Японцы отличаются от немцев
День Победы Алексей Шурыгин встретил в поезде, когда со своей частью ехал на Дальний Восток.
— Наш поезд остановился в Улан-Удэ 9 мая, — говорит Алексей Федосеевич. — И там мы узнали, услышали, увидели, что закончилась война полной капитуляцией врага. Люди об этом говорили, кричали, плакали.
Правда, для Шурыгина в этот день война не закончилась: молодой разведчик оказался на советско-японской войне, которая продолжалась немногим более трех недель. Здесь 20-летний Лёня Шурыгин едва не погиб. В одну из вылазок юноши за «языком» пуля прошла навылет рядом с сердцем разведчика.
— Японцы очень отличались от немцев, — говорит офицер. — Когда японцы поняли, что их «приперли к стенке»… стали животы себе резать!
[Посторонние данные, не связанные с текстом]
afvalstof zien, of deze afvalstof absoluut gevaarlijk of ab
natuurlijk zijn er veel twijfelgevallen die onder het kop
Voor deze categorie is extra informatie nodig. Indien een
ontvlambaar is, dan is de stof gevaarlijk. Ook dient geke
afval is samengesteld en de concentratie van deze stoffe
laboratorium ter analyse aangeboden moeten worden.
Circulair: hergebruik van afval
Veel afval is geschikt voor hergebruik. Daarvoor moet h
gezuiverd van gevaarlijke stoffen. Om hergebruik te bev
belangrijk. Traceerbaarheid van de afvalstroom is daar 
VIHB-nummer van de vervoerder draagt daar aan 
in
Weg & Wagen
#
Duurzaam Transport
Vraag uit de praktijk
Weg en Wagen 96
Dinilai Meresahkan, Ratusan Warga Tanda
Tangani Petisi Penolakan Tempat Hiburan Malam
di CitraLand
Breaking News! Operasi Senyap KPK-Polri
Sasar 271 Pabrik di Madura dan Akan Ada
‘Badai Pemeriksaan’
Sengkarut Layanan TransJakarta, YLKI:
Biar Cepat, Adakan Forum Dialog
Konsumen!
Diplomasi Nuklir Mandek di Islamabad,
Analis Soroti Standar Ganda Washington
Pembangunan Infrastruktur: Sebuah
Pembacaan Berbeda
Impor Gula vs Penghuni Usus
В этот миг меня прошило пулей насквозь.
Алексей Федосеевич оказался в госпитале. И не знал, что родные получили на него похоронку! Вот такой поворот в биографии.
— Я не боялся ничего. Никто никогда о смерти не думал на фронте, — качает головой ветеран. — Вперед и все! На снегу пролежать часами или еще что — мы с этим мирились. Помню, слякоть началась, а мы в валенках подшитых. Через несколько дней снять не можем — сели от воды валенки. Пришлось разрезать, чтобы снять.
Познакомились на танцах в Барабинске
После войны молодой фронтовик встретил свою любовь. Его будущая жена-капитан тоже вернулась с фронта.
— Валентина Георгиевна была ассистентом знаменитого хирурга Вишневского, — с теплом и любовью говорит Алексей Федосеевич. — И когда где-то шли большие бои, они снимались с места и ехали туда. Мы познакомились в Барабинске на танцах. В то время я служил на аэродроме в Омске. Наш самолет сел в Барабинске из-за снежной бури. Там во время войны был полевой аэродром, полоса 1200 метров, домик для оперативных дежурных. Экстренная посадка самолета стала судьбоносной для меня. Жена была очень сильным человеком и смелым хирургом. Однажды в их больницу попал первый секретарь горкома. Нужна была срочная операция, а из врачей во всей больнице гинеколог и еще какой-то непрофильный доктор. Собрали консилиум и стали решать: своими силами делать операцию или вызвать хирурга из Новосибирска. Все были за последнее. И тогда Валентина Георгиевна, совершенно молодая женщина, сказала: «Можно я посмотрю его?». Осмотрела больного, собрала анализы и сделала операцию. После выздоровления секретарь горкома назначил свою спасительницу главным врачом больницы. Наши дети, дочь и сын, пошли по стопам матери, тоже стали хирургами.